(Directions):
According to the post on demonetisation below, why has a huge chunk of the value of real estate held as unaccounted wealth evaporated?

Postby vijayk » 15 Nov 2016 09:08

http://economictimes.indiatimes.com/new ... 424507.cms

As the days pass and the dust around demonetisation starts settling, I can see among people I know that there are broadly three kinds of reactions. One, the inconvenienced yet happy; two, those who are seriously worried; and three, the utterly shocked, panicked and distraught.

By numbers, this list is in descending order, with the last category being the smallest. As far as I can see, the ruined category is filled with those whose whose money comes from illegal sources, such as bribery

In other words, their money is the proceeds of a crime and can therefore not be explained in any way. Moreover the proportion of their assets that are held as real estate and gold have also been effectively demonetised.

This is something that a lot of commentators have either missed or are not convinced about. However, those who hold vast amount of real estate as unaccounted wealth know very well that a huge chunk of the value has evaporated. It simply won’t be possible to do deals which have a large proportion of cash, or indeed to safely accumulate the new cash.

(Supplied data):
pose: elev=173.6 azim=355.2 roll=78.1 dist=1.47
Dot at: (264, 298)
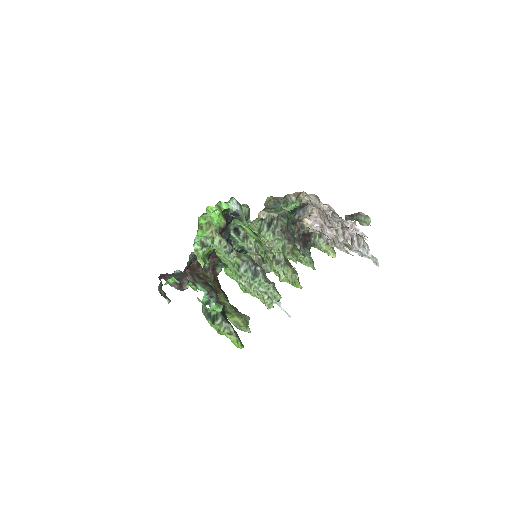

(The solution):
Deals that involve a large proportion of cash will no longer be possible, and the new cash cannot be safely accumulated. Real estate bought with unaccounted money has therefore in effect been demonetised as well.